→ **What you need to do**: Each entry should be duplicated verbatim; its pictures should not be.

(Dataset excerpts)
◇ ◇ ◇ ◇ ◇

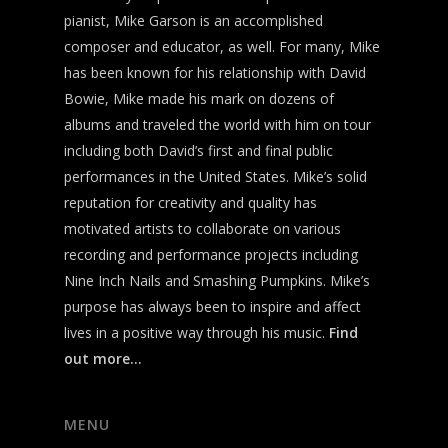
pianist, Mike Garson is an accomplished
composer and educator, as well. For many, Mike
has been known for his relationship with David
Bowie, Mike made his mark on dozens of
albums and traveled the world with him on tour
including both David’s first and final public
performances in the United States. Mike’s solid
reputation for creativity and quality has
motivated artists to collaborate on various
recording and performance projects including
Nine Inch Nails and Smashing Pumpkins. Mike’s
purpose has always been to inspire and affect
lives in a positive way through his music.
Find
out more…
MENU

◇ ◇ ◇ ◇ ◇

→ **Reply**:
pianist, Mike Garson is an accomplished
composer and educator, as well. For many, Mike
has been known for his relationship with David
Bowie, Mike made his mark on dozens of
albums and traveled the world with him on tour
including both David’s first and final public
performances in the United States. Mike’s solid
reputation for creativity and quality has
motivated artists to collaborate on various
recording and performance projects including
Nine Inch Nails and Smashing Pumpkins. Mike’s
purpose has always been to inspire and affect
lives in a positive way through his music.
Find
out more…
MENU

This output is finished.